▶ DOCUMENT EXTRACT

..........

UNITED STATES
SECURITIES AND EXCHANGE COMMISSION

Washington, D.C. 20549

 

 

FORM 8-K

 

 

CURRENT REPORT
Pursuant to Section 13 or 15(d) of the Securities Exchange Act of 1934

 

Date of report (Date of earliest event reported): November 5, 2015

 

 

ELECTROMED, INC. 

(Exact Name of Registrant as Specified in Its Charter)

 

Minnesota 001-34839 41-1732920

(State or Other Jurisdiction of
Incorporation)

(Commission File Number)

(I.R.S. Employer Identification
Number)

 

500 Sixth Avenue NW
New Prague, MN 56071

(Address of Principal Executive Offices)(Zip Code)

 

(952) 758-9299

(Registrant’s Telephone Number, Including Area Code)

 

Not Applicable

(Former Name or Former Address, if Changed Since Last Report)

 

 

 

Check the appropriate box below if the Form 8-K filing is intended to simultaneously satisfy the filing obligation of the registrant under any of the following provisions:

 

  Written communications pursuant to Rule 425 under the Securities Act (17 CFR 230.425)

..........

Absolute pixel coordinate data:
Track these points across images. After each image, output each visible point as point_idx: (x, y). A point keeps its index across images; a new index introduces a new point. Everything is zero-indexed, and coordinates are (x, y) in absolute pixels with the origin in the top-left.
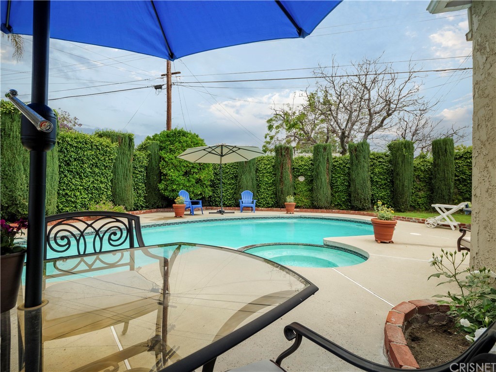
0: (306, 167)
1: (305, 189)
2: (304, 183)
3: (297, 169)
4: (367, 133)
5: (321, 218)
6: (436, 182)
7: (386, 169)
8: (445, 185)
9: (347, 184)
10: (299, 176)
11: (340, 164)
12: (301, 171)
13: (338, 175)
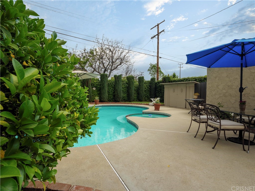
0: (97, 83)
1: (96, 93)
2: (96, 90)
3: (93, 84)
4: (111, 70)
5: (110, 106)
6: (140, 91)
7: (126, 86)
8: (142, 92)
9: (113, 91)
10: (93, 87)
11: (111, 83)
12: (95, 85)
13: (110, 88)
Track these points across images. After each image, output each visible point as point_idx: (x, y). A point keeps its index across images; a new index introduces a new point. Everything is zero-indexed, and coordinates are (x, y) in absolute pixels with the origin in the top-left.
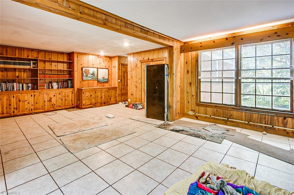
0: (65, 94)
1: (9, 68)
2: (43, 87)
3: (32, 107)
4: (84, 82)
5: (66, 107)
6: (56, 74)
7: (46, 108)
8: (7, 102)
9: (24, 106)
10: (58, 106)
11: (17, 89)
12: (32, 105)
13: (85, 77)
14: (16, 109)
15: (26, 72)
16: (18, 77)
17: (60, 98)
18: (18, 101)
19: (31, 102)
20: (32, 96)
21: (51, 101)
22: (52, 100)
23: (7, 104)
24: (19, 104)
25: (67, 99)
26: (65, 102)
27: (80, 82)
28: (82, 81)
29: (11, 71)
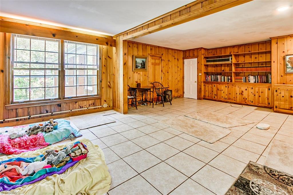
0: (259, 90)
1: (218, 64)
2: (240, 80)
3: (226, 97)
4: (288, 76)
5: (259, 105)
6: (249, 67)
7: (238, 101)
8: (211, 89)
9: (221, 94)
10: (250, 101)
11: (220, 81)
12: (226, 95)
13: (290, 69)
14: (216, 95)
15: (229, 66)
16: (223, 71)
17: (253, 93)
18: (217, 90)
19: (226, 93)
20: (226, 87)
21: (243, 95)
22: (244, 93)
23: (211, 91)
24: (218, 92)
25: (261, 96)
26: (259, 99)
27: (282, 76)
28: (284, 75)
29: (219, 67)
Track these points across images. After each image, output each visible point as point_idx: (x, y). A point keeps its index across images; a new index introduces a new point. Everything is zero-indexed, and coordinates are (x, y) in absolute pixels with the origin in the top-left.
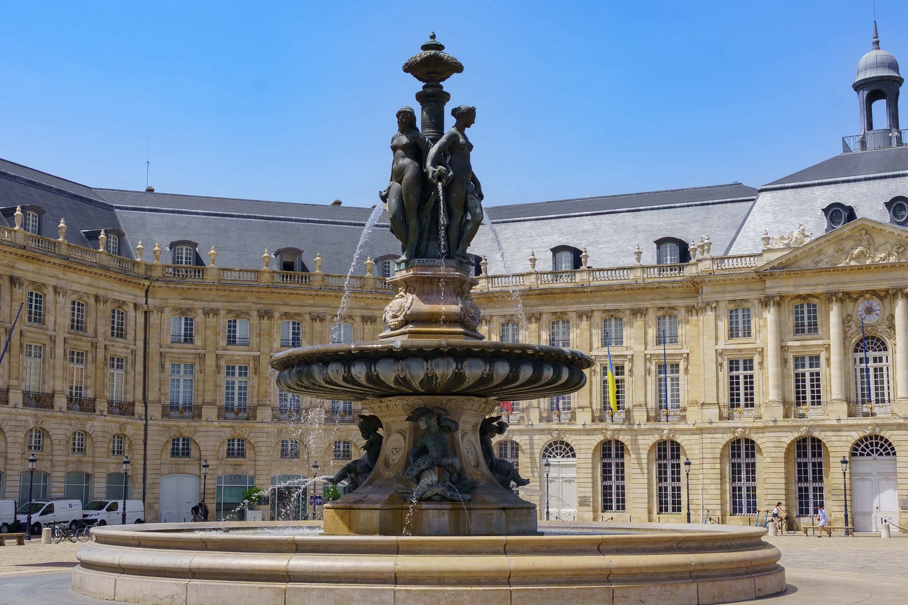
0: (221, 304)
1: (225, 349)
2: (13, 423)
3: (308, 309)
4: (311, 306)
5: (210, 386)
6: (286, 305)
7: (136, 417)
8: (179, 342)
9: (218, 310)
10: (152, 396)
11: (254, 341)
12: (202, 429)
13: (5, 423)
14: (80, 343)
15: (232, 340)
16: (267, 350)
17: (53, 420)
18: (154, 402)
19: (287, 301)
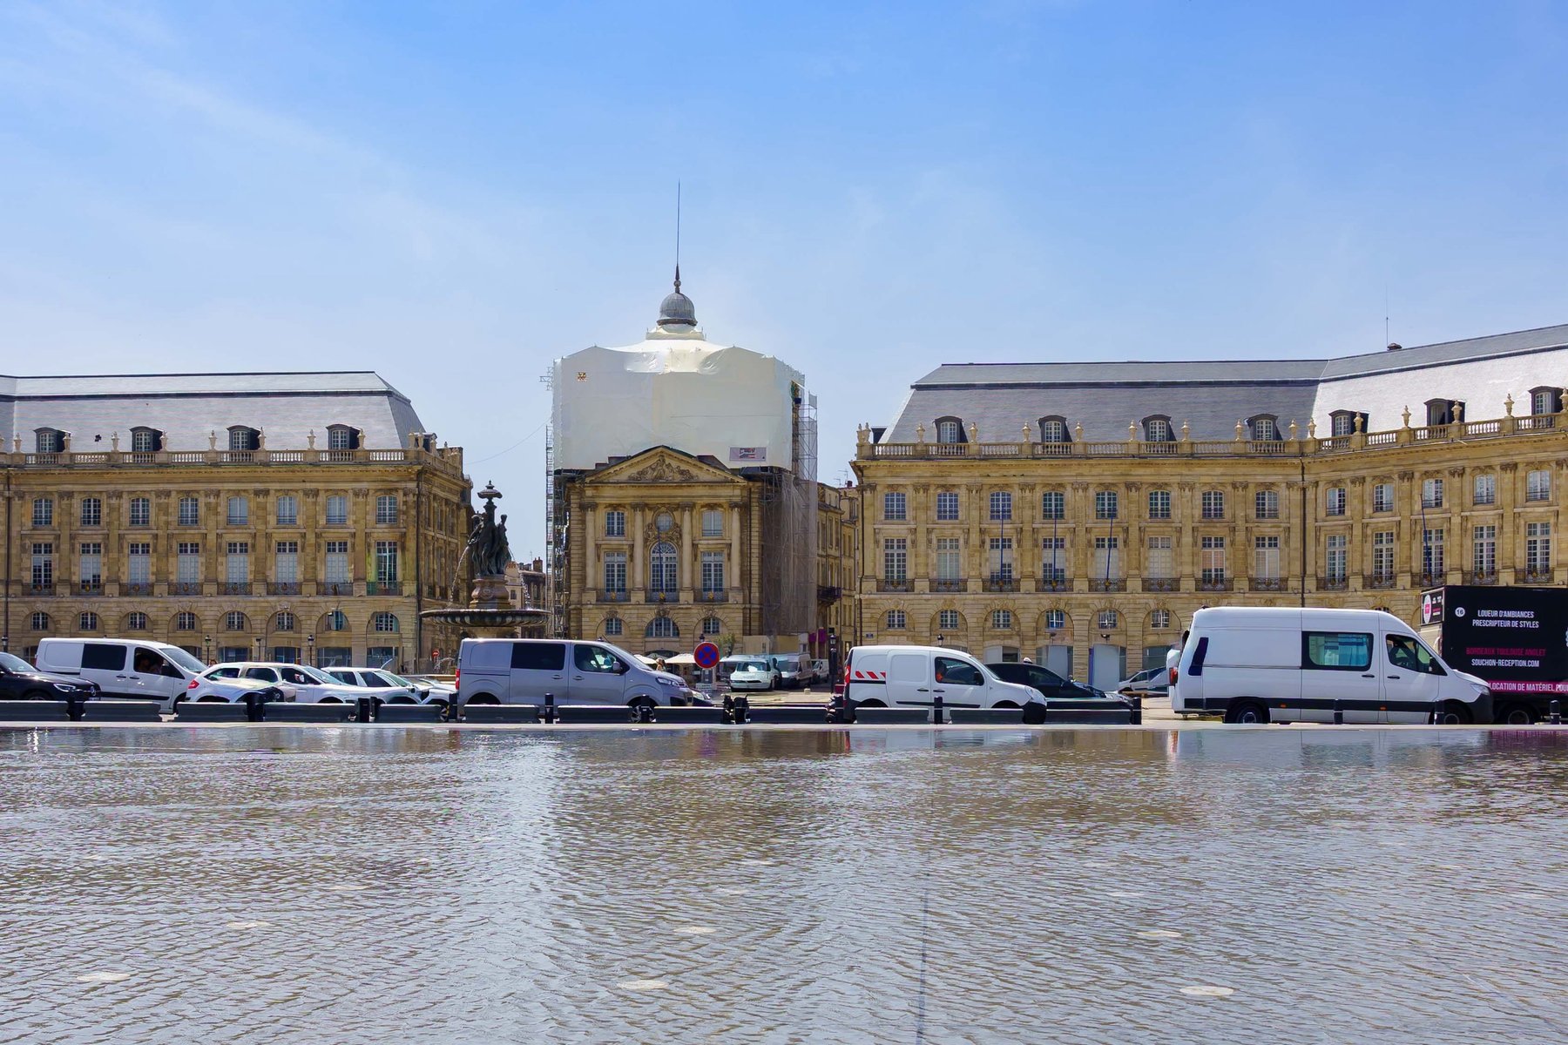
0: (1365, 471)
1: (1371, 518)
2: (1132, 606)
3: (1446, 465)
4: (1450, 460)
5: (1357, 556)
6: (1426, 463)
7: (1290, 591)
8: (1334, 514)
9: (1364, 478)
10: (1310, 570)
11: (1396, 506)
12: (1350, 599)
13: (1122, 606)
14: (1215, 530)
15: (1379, 507)
16: (1407, 514)
17: (1179, 601)
18: (1311, 576)
19: (1427, 458)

..........

▶ WHAT NEEDS TO BE DONE
Print everything in the Form 8-K filing from "(Exact Name of" down to "(Commission File Number)".

▶ RESPONSE TO THIS TASK
(Exact Name of Registrant as Specified in Its Charter)

 

Minnesota 001-34839 41-1732920

(State or Other Jurisdiction of
Incorporation)

(Commission File Number)